AIFA campaigned three years ago to have the FSCS system completely overhauled and successfully saw a new structure and funding system installed.
Since AIFA began campaigning on the FSCS, the banking crisis has led to a collapse in the banking system. This has put a major strain on the FSCS. Currently, IFAs do not contribute towards meeting the costs of the banking crisis but, with the current structure, that may become a possibility in the years ahead. AIFA wishes to see a specific provision established which protects IFA firms from these costs.
The collapse of Square Mile, Pacific & Continental and Keydata in recent times is also a cause for concern.
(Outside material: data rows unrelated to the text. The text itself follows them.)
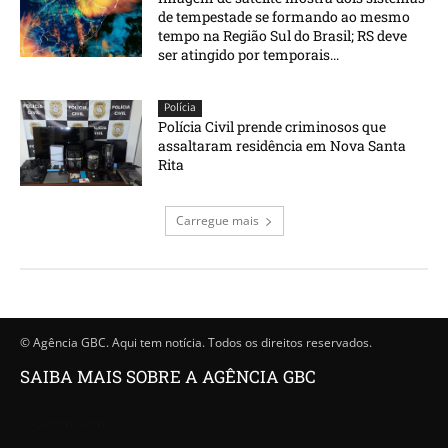
de tempestade se formando ao mesmo
tempo na Região Sul do Brasil; RS deve
ser atingido por temporais...
Polícia
Polícia Civil prende criminosos que
assaltaram residência em Nova Santa
Rita
Carregue mais
© Agência GBC. Aqui tem notícia. Todos os direitos reservados.
SAIBA MAIS SOBRE A AGÊNCIA GBC
Quem somos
None of these firms were IFA businesses yet IFAs are being asked to pay for their mistakes. AIFA believes these firms should never have been authorised by FSA.
Chris Cummings, Director General of AIFA, said: "The FSCS review should focus on recognising the differences in the financial services market and not mixing businesses that are dissimilar. We would however also counsel against introducing false market distinctions and made this point when the ‘investment' class was separated from the ‘life and pensions' class.
"We wish to see a system where the ‘polluter pays' and this can be brought about by focusing on how firms exit the market, through leaving assets behind following an exit audit.
"The review should ensure that all firms within the value chain are recognised - so complaints about a poorly performing product do not only rest with an IFA but also include the product provider.
"Furthermore, the review of the FSCS only makes sense if it is done in association with a review of the FSA's authorisation process. If the regulator was more diligent about allowing firms into regulation, fewer would be so fragile to cause problems for the FSCS to resolve."